───── EXERCISE MATERIALS ─────

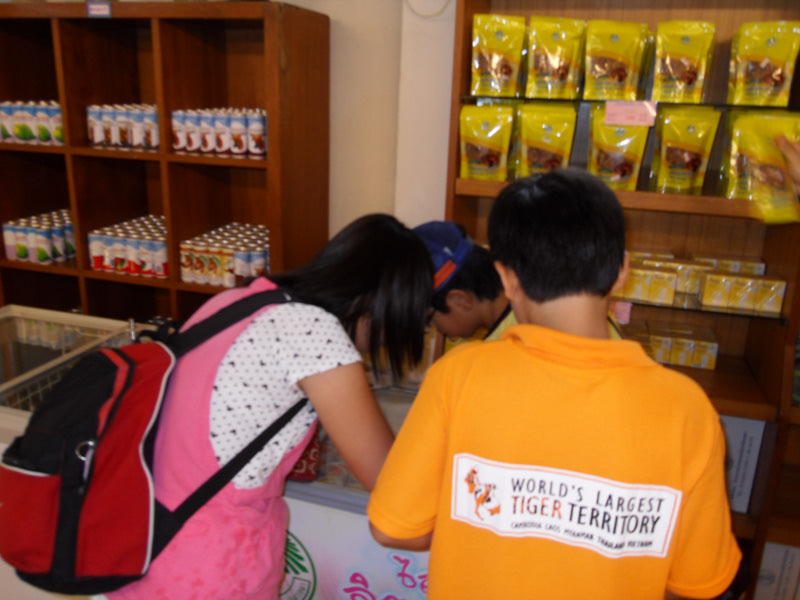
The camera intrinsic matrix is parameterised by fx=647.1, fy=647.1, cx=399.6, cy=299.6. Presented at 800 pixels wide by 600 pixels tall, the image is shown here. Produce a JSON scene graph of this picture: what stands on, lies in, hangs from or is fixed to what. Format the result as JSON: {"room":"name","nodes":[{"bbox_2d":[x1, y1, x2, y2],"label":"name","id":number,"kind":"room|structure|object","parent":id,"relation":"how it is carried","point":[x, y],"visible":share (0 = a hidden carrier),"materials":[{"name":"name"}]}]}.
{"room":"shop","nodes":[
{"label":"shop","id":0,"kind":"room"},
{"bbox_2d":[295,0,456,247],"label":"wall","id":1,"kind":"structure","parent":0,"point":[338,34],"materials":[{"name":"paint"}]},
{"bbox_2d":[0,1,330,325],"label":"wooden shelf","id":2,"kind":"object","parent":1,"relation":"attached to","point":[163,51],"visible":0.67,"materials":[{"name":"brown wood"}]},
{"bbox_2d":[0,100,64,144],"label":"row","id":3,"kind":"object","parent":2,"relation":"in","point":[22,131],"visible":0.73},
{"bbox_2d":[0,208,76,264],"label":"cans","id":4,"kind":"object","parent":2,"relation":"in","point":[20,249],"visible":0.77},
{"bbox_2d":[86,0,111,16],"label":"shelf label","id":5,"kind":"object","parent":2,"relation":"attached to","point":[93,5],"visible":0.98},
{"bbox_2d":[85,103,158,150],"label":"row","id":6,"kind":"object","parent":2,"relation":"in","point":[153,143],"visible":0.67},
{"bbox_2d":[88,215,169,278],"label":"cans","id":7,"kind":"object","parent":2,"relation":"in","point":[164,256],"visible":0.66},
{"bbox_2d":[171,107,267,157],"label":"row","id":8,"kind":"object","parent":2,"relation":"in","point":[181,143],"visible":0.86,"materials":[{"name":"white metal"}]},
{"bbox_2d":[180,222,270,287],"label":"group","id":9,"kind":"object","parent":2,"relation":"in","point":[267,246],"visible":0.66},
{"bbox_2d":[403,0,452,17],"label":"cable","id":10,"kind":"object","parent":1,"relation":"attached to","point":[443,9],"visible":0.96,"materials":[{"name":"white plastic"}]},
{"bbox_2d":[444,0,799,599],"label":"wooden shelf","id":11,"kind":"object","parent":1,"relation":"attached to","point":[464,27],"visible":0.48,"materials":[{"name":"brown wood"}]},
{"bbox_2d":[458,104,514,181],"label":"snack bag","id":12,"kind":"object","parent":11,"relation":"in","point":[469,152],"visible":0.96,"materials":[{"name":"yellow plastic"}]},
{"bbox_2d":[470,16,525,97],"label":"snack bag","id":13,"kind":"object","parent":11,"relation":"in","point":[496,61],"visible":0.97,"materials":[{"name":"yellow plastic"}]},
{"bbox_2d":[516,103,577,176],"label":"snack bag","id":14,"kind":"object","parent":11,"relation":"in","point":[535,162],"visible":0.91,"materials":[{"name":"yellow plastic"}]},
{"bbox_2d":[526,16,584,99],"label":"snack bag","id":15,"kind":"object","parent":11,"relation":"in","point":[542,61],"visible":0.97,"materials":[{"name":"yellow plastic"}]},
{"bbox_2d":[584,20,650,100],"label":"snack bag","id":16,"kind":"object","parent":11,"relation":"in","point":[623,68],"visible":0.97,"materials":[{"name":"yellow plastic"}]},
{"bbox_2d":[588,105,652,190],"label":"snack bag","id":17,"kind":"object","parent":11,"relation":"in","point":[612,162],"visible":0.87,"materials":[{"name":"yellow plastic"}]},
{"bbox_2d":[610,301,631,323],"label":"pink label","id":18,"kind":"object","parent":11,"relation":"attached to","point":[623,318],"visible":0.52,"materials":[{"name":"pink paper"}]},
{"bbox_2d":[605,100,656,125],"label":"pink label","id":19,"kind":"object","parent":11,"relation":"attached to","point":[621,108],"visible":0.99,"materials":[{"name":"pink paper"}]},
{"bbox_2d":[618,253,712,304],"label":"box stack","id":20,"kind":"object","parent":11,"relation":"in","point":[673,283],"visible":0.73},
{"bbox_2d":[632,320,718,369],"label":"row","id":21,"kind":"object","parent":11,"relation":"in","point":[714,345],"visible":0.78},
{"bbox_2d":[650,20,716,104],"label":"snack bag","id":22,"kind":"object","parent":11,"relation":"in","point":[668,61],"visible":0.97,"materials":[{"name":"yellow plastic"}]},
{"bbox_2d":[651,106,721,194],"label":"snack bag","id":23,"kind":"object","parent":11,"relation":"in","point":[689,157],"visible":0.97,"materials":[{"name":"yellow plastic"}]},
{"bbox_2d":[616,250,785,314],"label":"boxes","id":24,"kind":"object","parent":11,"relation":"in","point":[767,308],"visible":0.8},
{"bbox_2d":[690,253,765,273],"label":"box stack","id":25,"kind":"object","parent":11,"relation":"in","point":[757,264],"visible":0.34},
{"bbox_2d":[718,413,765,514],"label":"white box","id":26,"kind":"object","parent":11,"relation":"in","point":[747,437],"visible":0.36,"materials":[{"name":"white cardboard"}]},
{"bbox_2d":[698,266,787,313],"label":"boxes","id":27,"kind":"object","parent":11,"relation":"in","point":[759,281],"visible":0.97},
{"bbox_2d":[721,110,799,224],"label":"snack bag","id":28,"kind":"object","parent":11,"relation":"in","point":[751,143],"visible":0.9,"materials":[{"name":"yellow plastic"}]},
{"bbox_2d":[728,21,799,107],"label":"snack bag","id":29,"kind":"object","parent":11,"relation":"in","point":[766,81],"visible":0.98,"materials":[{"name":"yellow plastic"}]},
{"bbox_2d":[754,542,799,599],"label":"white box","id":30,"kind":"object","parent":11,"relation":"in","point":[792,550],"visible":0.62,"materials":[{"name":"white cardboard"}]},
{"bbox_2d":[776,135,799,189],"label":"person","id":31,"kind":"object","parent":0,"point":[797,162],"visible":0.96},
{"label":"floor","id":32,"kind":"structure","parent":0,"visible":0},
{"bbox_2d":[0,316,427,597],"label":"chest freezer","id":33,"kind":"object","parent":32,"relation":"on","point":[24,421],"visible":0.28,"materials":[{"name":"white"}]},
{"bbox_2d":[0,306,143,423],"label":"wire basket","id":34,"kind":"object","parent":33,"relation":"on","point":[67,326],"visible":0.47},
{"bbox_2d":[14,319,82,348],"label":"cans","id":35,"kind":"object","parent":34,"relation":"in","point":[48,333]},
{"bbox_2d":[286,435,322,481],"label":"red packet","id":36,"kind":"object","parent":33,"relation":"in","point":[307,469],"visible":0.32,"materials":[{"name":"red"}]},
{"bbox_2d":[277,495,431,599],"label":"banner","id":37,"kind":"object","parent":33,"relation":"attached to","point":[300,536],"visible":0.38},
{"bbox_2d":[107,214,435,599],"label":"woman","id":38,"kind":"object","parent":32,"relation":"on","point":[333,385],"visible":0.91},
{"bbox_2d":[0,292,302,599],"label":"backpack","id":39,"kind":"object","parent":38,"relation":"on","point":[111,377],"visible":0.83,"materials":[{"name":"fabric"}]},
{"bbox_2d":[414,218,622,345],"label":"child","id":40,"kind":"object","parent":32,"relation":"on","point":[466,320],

─────

PROBLEM DETAILS.
Each record above goes into the copy unchanged; the pictures do not.

YOUR SOLUTION.
The camera intrinsic matrix is parameterised by fx=647.1, fy=647.1, cx=399.6, cy=299.6. Presented at 800 pixels wide by 600 pixels tall, the image is shown here. Produce a JSON scene graph of this picture: what stands on, lies in, hangs from or is fixed to what. Format the result as JSON: {"room":"name","nodes":[{"bbox_2d":[x1, y1, x2, y2],"label":"name","id":number,"kind":"room|structure|object","parent":id,"relation":"how it is carried","point":[x, y],"visible":share (0 = a hidden carrier),"materials":[{"name":"name"}]}]}.
{"room":"shop","nodes":[
{"label":"shop","id":0,"kind":"room"},
{"bbox_2d":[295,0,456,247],"label":"wall","id":1,"kind":"structure","parent":0,"point":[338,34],"materials":[{"name":"paint"}]},
{"bbox_2d":[0,1,330,325],"label":"wooden shelf","id":2,"kind":"object","parent":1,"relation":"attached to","point":[163,51],"visible":0.67,"materials":[{"name":"brown wood"}]},
{"bbox_2d":[0,100,64,144],"label":"row","id":3,"kind":"object","parent":2,"relation":"in","point":[22,131],"visible":0.73},
{"bbox_2d":[0,208,76,264],"label":"cans","id":4,"kind":"object","parent":2,"relation":"in","point":[20,249],"visible":0.77},
{"bbox_2d":[86,0,111,16],"label":"shelf label","id":5,"kind":"object","parent":2,"relation":"attached to","point":[93,5],"visible":0.98},
{"bbox_2d":[85,103,158,150],"label":"row","id":6,"kind":"object","parent":2,"relation":"in","point":[153,143],"visible":0.67},
{"bbox_2d":[88,215,169,278],"label":"cans","id":7,"kind":"object","parent":2,"relation":"in","point":[164,256],"visible":0.66},
{"bbox_2d":[171,107,267,157],"label":"row","id":8,"kind":"object","parent":2,"relation":"in","point":[181,143],"visible":0.86,"materials":[{"name":"white metal"}]},
{"bbox_2d":[180,222,270,287],"label":"group","id":9,"kind":"object","parent":2,"relation":"in","point":[267,246],"visible":0.66},
{"bbox_2d":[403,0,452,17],"label":"cable","id":10,"kind":"object","parent":1,"relation":"attached to","point":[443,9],"visible":0.96,"materials":[{"name":"white plastic"}]},
{"bbox_2d":[444,0,799,599],"label":"wooden shelf","id":11,"kind":"object","parent":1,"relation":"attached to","point":[464,27],"visible":0.48,"materials":[{"name":"brown wood"}]},
{"bbox_2d":[458,104,514,181],"label":"snack bag","id":12,"kind":"object","parent":11,"relation":"in","point":[469,152],"visible":0.96,"materials":[{"name":"yellow plastic"}]},
{"bbox_2d":[470,16,525,97],"label":"snack bag","id":13,"kind":"object","parent":11,"relation":"in","point":[496,61],"visible":0.97,"materials":[{"name":"yellow plastic"}]},
{"bbox_2d":[516,103,577,176],"label":"snack bag","id":14,"kind":"object","parent":11,"relation":"in","point":[535,162],"visible":0.91,"materials":[{"name":"yellow plastic"}]},
{"bbox_2d":[526,16,584,99],"label":"snack bag","id":15,"kind":"object","parent":11,"relation":"in","point":[542,61],"visible":0.97,"materials":[{"name":"yellow plastic"}]},
{"bbox_2d":[584,20,650,100],"label":"snack bag","id":16,"kind":"object","parent":11,"relation":"in","point":[623,68],"visible":0.97,"materials":[{"name":"yellow plastic"}]},
{"bbox_2d":[588,105,652,190],"label":"snack bag","id":17,"kind":"object","parent":11,"relation":"in","point":[612,162],"visible":0.87,"materials":[{"name":"yellow plastic"}]},
{"bbox_2d":[610,301,631,323],"label":"pink label","id":18,"kind":"object","parent":11,"relation":"attached to","point":[623,318],"visible":0.52,"materials":[{"name":"pink paper"}]},
{"bbox_2d":[605,100,656,125],"label":"pink label","id":19,"kind":"object","parent":11,"relation":"attached to","point":[621,108],"visible":0.99,"materials":[{"name":"pink paper"}]},
{"bbox_2d":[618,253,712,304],"label":"box stack","id":20,"kind":"object","parent":11,"relation":"in","point":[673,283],"visible":0.73},
{"bbox_2d":[632,320,718,369],"label":"row","id":21,"kind":"object","parent":11,"relation":"in","point":[714,345],"visible":0.78},
{"bbox_2d":[650,20,716,104],"label":"snack bag","id":22,"kind":"object","parent":11,"relation":"in","point":[668,61],"visible":0.97,"materials":[{"name":"yellow plastic"}]},
{"bbox_2d":[651,106,721,194],"label":"snack bag","id":23,"kind":"object","parent":11,"relation":"in","point":[689,157],"visible":0.97,"materials":[{"name":"yellow plastic"}]},
{"bbox_2d":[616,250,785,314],"label":"boxes","id":24,"kind":"object","parent":11,"relation":"in","point":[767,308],"visible":0.8},
{"bbox_2d":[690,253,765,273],"label":"box stack","id":25,"kind":"object","parent":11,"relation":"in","point":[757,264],"visible":0.34},
{"bbox_2d":[718,413,765,514],"label":"white box","id":26,"kind":"object","parent":11,"relation":"in","point":[747,437],"visible":0.36,"materials":[{"name":"white cardboard"}]},
{"bbox_2d":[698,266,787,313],"label":"boxes","id":27,"kind":"object","parent":11,"relation":"in","point":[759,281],"visible":0.97},
{"bbox_2d":[721,110,799,224],"label":"snack bag","id":28,"kind":"object","parent":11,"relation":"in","point":[751,143],"visible":0.9,"materials":[{"name":"yellow plastic"}]},
{"bbox_2d":[728,21,799,107],"label":"snack bag","id":29,"kind":"object","parent":11,"relation":"in","point":[766,81],"visible":0.98,"materials":[{"name":"yellow plastic"}]},
{"bbox_2d":[754,542,799,599],"label":"white box","id":30,"kind":"object","parent":11,"relation":"in","point":[792,550],"visible":0.62,"materials":[{"name":"white cardboard"}]},
{"bbox_2d":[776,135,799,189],"label":"person","id":31,"kind":"object","parent":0,"point":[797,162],"visible":0.96},
{"label":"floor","id":32,"kind":"structure","parent":0,"visible":0},
{"bbox_2d":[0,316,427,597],"label":"chest freezer","id":33,"kind":"object","parent":32,"relation":"on","point":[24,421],"visible":0.28,"materials":[{"name":"white"}]},
{"bbox_2d":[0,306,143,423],"label":"wire basket","id":34,"kind":"object","parent":33,"relation":"on","point":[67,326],"visible":0.47},
{"bbox_2d":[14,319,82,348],"label":"cans","id":35,"kind":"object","parent":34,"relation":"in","point":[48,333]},
{"bbox_2d":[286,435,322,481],"label":"red packet","id":36,"kind":"object","parent":33,"relation":"in","point":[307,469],"visible":0.32,"materials":[{"name":"red"}]},
{"bbox_2d":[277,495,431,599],"label":"banner","id":37,"kind":"object","parent":33,"relation":"attached to","point":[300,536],"visible":0.38},
{"bbox_2d":[107,214,435,599],"label":"woman","id":38,"kind":"object","parent":32,"relation":"on","point":[333,385],"visible":0.91},
{"bbox_2d":[0,292,302,599],"label":"backpack","id":39,"kind":"object","parent":38,"relation":"on","point":[111,377],"visible":0.83,"materials":[{"name":"fabric"}]},
{"bbox_2d":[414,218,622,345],"label":"child","id":40,"kind":"object","parent":32,"relation":"on","point":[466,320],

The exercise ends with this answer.